• **WHAT THIS TASK INVOLVES**: Continue the interview about heavy equipment training simulators below, picking up right after its last sentence.

• **EXCERPTED TEXT**:
BEGIN

A conversation with Julien Richer-Lanciault regarding excavator and earthmover training simulators
Humans have been using simulators to train for machine operation for almost a century. From the Link Trainer, the first flight simulation device, created in 1929, to today’s plethora of mass-produced virtual reality and video game-style machine operation simulators, we have always seen value in simulating operation.
For heavy equipment operators, simulators are a tool that can be used for things like facilitating muscle memory for the controls of a machine, cutting down on the emissions of full in-machine training and avoiding accidents and injury caused by inexperience.
Montreal’s CM Labs has designed many different types of software for training simulators, including excavators, bulldozers and wheel loaders.
CM Labs’ software is trusted by various training programs and institutions, including the Operating Engineers Training Institute of Ontario, an institution backed by the Government of Canada.
Julien Richer-Lanciault, Product Manager at CM Labs Simulations, fielded some questions regarding their excavator and earthmover training simulators from our editor:
Max Carrington: Simulators have been used in training programs for trucking and flying for a long time, but is a more recent trend for heavy equipment. Do you think that simulators have become a necessary tool in heavy equipment training programs, like they are in other industries?
Julien Richer-Lanciault: Yes, training simulators in heavy equipment is considered new, but we see a great adoption from the market. Our heavy equipment simulators can cover everything from machine familiarization to advanced operations. It’s the perfect way to bridge the gap from classroom to the real machine and ensure new operators are ready and have the confidence to take the controls of the actual equipment before doing so. It ensures safety by only graduating those operators that are ready, up to the real machine.

END

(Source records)
BEGIN

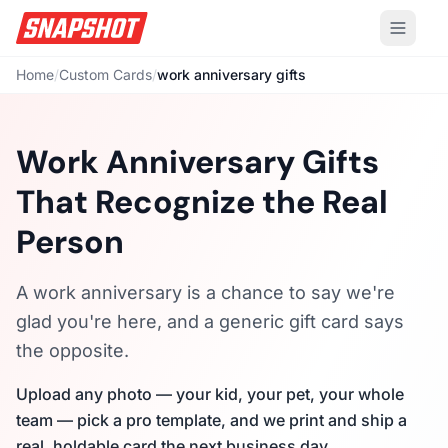
Home
/
Custom Cards
/
work anniversary gifts
Work Anniversary Gifts
That Recognize the Real
Person
A work anniversary is a chance to say we're
glad you're here, and a generic gift card says
the opposite.
Upload any photo — your kid, your pet, your whole
team — pick a pro template, and we print and ship a
real, holdable card the next business day.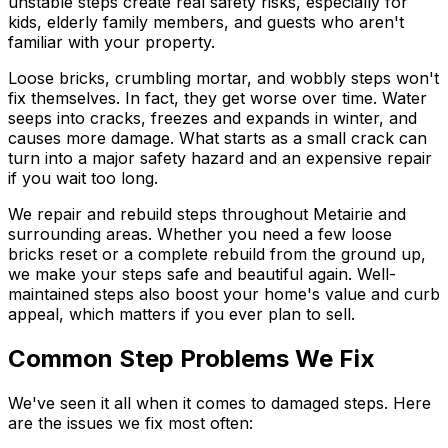
unstable steps create real safety risks, especially for
kids, elderly family members, and guests who aren't
familiar with your property.
Loose bricks, crumbling mortar, and wobbly steps won't
fix themselves. In fact, they get worse over time. Water
seeps into cracks, freezes and expands in winter, and
causes more damage. What starts as a small crack can
turn into a major safety hazard and an expensive repair
if you wait too long.
We repair and rebuild steps throughout Metairie and
surrounding areas. Whether you need a few loose
bricks reset or a complete rebuild from the ground up,
we make your steps safe and beautiful again. Well-
maintained steps also boost your home's value and curb
appeal, which matters if you ever plan to sell.
Common Step Problems We Fix
We've seen it all when it comes to damaged steps. Here
are the issues we fix most often: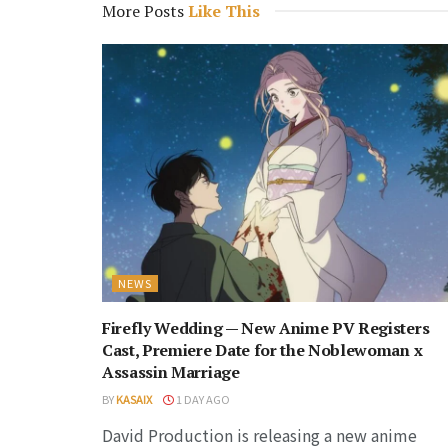
More Posts
Like This
NEWS
Firefly Wedding — New Anime PV Registers
Cast, Premiere Date for the Noblewoman x
Assassin Marriage
BY
KASAIX
1 DAY AGO
David Production is releasing a new anime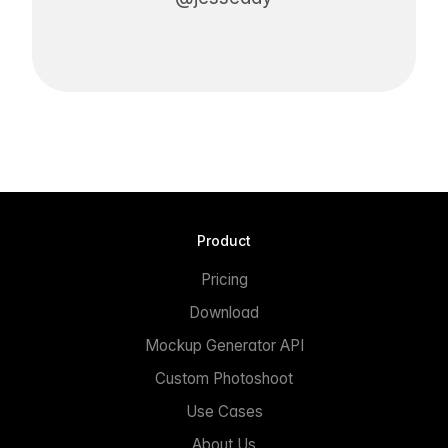
Product
Pricing
Download
Mockup Generator API
Custom Photoshoot
Use Cases
About Us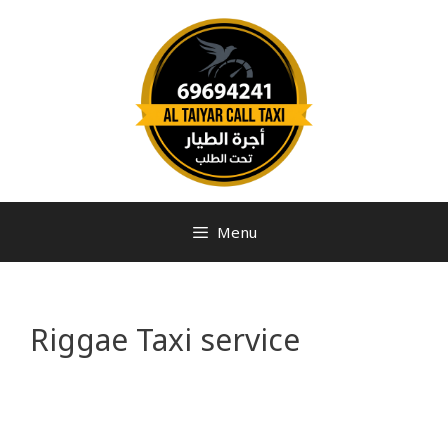
Menu
Riggae Taxi service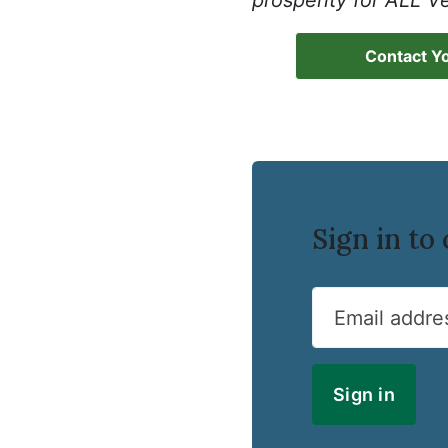
prosperity for ALL V
Contact Yo
Sign in t
Email addre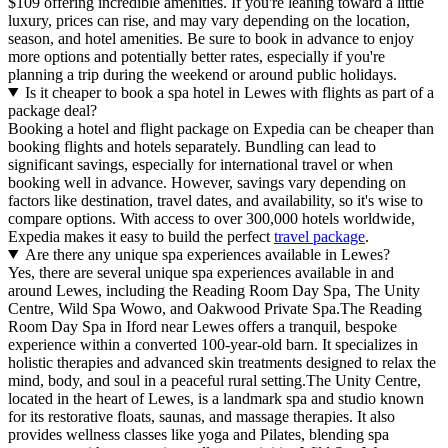
$109 offering incredible amenities. If you're leaning toward a little
luxury, prices can rise, and may vary depending on the location,
season, and hotel amenities. Be sure to book in advance to enjoy
more options and potentially better rates, especially if you're
planning a trip during the weekend or around public holidays.
Is it cheaper to book a spa hotel in Lewes with flights as part of a
package deal?
Booking a hotel and flight package on Expedia can be cheaper than
booking flights and hotels separately. Bundling can lead to
significant savings, especially for international travel or when
booking well in advance. However, savings vary depending on
factors like destination, travel dates, and availability, so it's wise to
compare options. With access to over 300,000 hotels worldwide,
Expedia makes it easy to build the perfect
travel package
.
Are there any unique spa experiences available in Lewes?
Yes, there are several unique spa experiences available in and
around Lewes, including the Reading Room Day Spa, The Unity
Centre, Wild Spa Wowo, and Oakwood Private Spa.The Reading
Room Day Spa in Iford near Lewes offers a tranquil, bespoke
experience within a converted 100-year-old barn. It specializes in
holistic therapies and advanced skin treatments designed to relax the
mind, body, and soul in a peaceful rural setting.The Unity Centre,
located in the heart of Lewes, is a landmark spa and studio known
for its restorative floats, saunas, and massage therapies. It also
provides wellness classes like yoga and Pilates, blending spa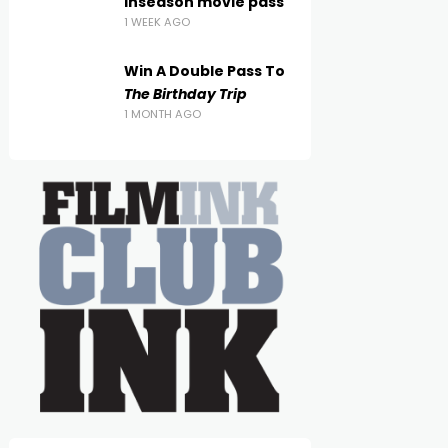
inseason movie pass
1 WEEK AGO
Win A Double Pass To
The Birthday Trip
1 MONTH AGO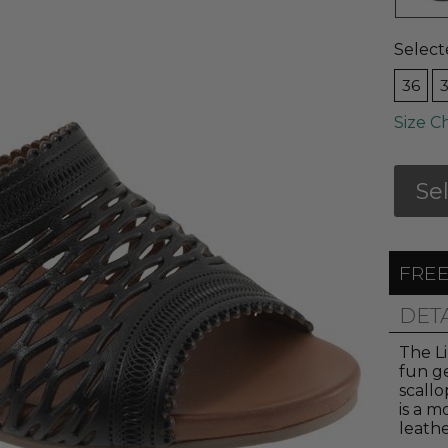
Select
36
Size C
Se
FREE
DET
The Li
fun g
scall
is a m
leathe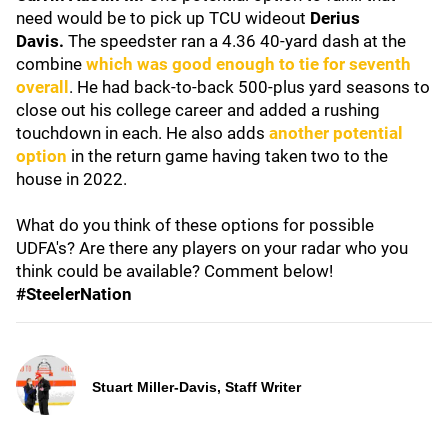
need would be to pick up TCU wideout
Derius
Davis.
The speedster ran a 4.36 40-yard dash at the
combine
which was good enough to tie for seventh
overall
. He had back-to-back 500-plus yard seasons to
close out his college career and added a rushing
touchdown in each. He also adds
another potential
option
in the return game having taken two to the
house in 2022.
What do you think of these options for possible
UDFA's? Are there any players on your radar who you
think could be available? Comment below!
#SteelerNation
Stuart Miller-Davis, Staff Writer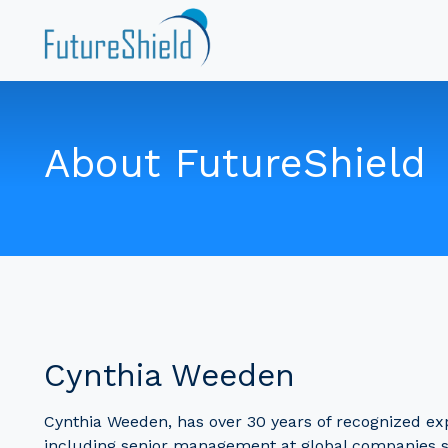
About FutureShield
Cynthia Weeden
Cynthia Weeden, has over 30 years of recognized expe
including senior management at global companies 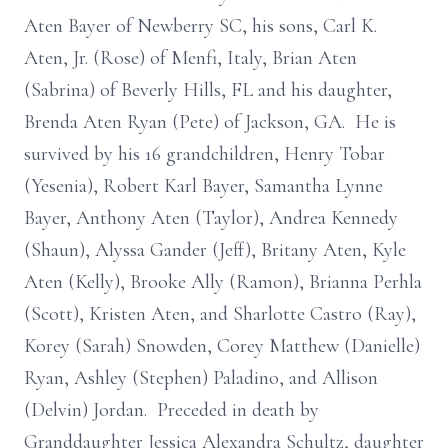
Aten Bayer of Newberry SC, his sons, Carl K.
Aten, Jr. (Rose) of Menfi, Italy, Brian Aten
(Sabrina) of Beverly Hills, FL and his daughter,
Brenda Aten Ryan (Pete) of Jackson, GA. He is
survived by his 16 grandchildren, Henry Tobar
(Yesenia), Robert Karl Bayer, Samantha Lynne
Bayer, Anthony Aten (Taylor), Andrea Kennedy
(Shaun), Alyssa Gander (Jeff), Britany Aten, Kyle
Aten (Kelly), Brooke Ally (Ramon), Brianna Perhla
(Scott), Kristen Aten, and Sharlotte Castro (Ray),
Korey (Sarah) Snowden, Corey Matthew (Danielle)
Ryan, Ashley (Stephen) Paladino, and Allison
(Delvin) Jordan. Preceded in death by
Granddaughter Jessica Alexandra Schultz, daughter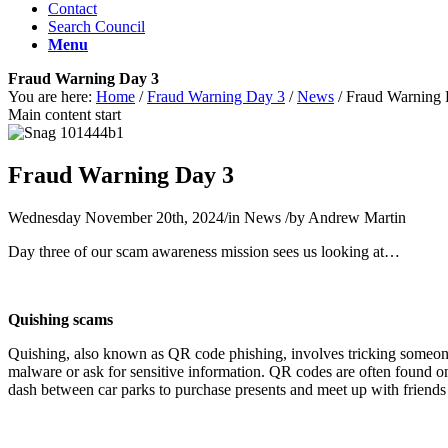
Contact
Search Council
Menu
Fraud Warning Day 3
You are here:
Home
/
Fraud Warning Day 3
/
News
/
Fraud Warning 
Main content start
Fraud Warning Day 3
Wednesday November 20th, 2024
/
in News
/
by
Andrew Martin
Day three of our scam awareness mission sees us looking at…
Quishing scams
Quishing, also known as QR code phishing, involves tricking someone
malware or ask for sensitive information. QR codes are often found o
dash between car parks to purchase presents and meet up with friends 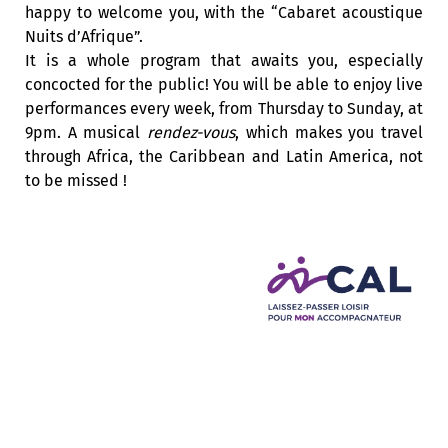
happy to welcome you, with the “Cabaret acoustique
Nuits d’Afrique”.
It is a whole program that awaits you, especially
concocted for the public! You will be able to enjoy live
performances every week, from Thursday to Sunday, at
9pm. A musical
rendez-vous
, which makes you travel
through Africa, the Caribbean and Latin America, not
to be missed !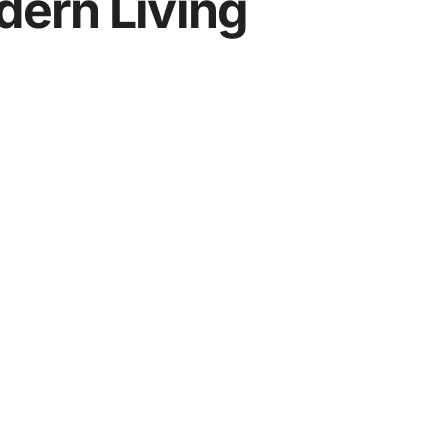
ern Living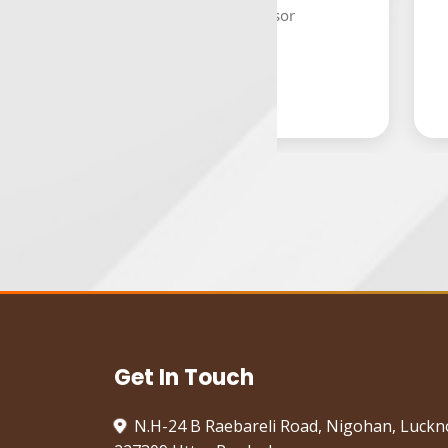
Assistant Professor
HOD,
Get In Touch
N.H-24 B Raebareli Road, Nigohan, Luck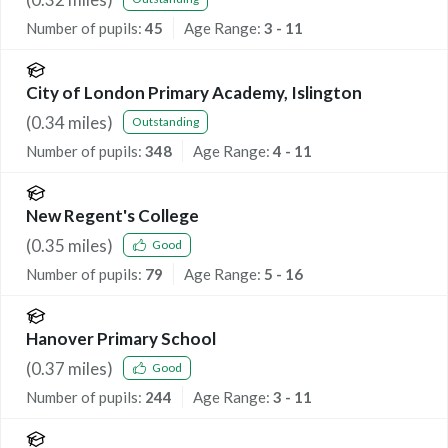
Number of pupils:
45
Age Range:
3 - 11
City of London Primary Academy, Islington
(
0.34
miles)
Outstanding
Number of pupils:
348
Age Range:
4 - 11
New Regent's College
(
0.35
miles)
Good
Number of pupils:
79
Age Range:
5 - 16
Hanover Primary School
(
0.37
miles)
Good
Number of pupils:
244
Age Range:
3 - 11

END

• **RESPONSE AREA**:
With simulation, you are transforming subjective assessment to objective evaluation that’s based on actual data that the simulator captures, scores and reports on. Instructors are more empowered and have access to points of views/drone views they don’t have in the field.
MC: What skills taught within the heavy equipment software do you think are most transferrable to a real machine? What are the limitations of learning through simulation?
JRL: One of the core benefits of our simulators is the machine behavior. While you may find motion platforms on other sims, what really differentiates us from them is the fact that our sims move according to the reaction of the machine. Our patented software leverages real equipment data to determine how the equipment should react. This allows us to provide advance training that goes beyond controls familiarization. You can teach operators techniques like pivot turns, slot dozing, articulated driving, how to catch a crane’s pendulum etc. We actually just launched a video campaign where you can see these in action.
Specifically, beyond controls familiarization and basic earthmoving skills, the Dozer Simulator Training Pack features advanced exercises that focus on complex skills such as material spreading and access road creation.
The Excavator Training Pack exercises immerse operators in challenging environments that allows them to develop specific, complex skills, such as pipe placement and load handling.
During the Wheel Loader training exercises, operators can change tools depending on the task they need to accomplish. Trainees learn the proper usage of the wheel loader’s quick coupler, in order to avoid accidental release of the bucket during operations.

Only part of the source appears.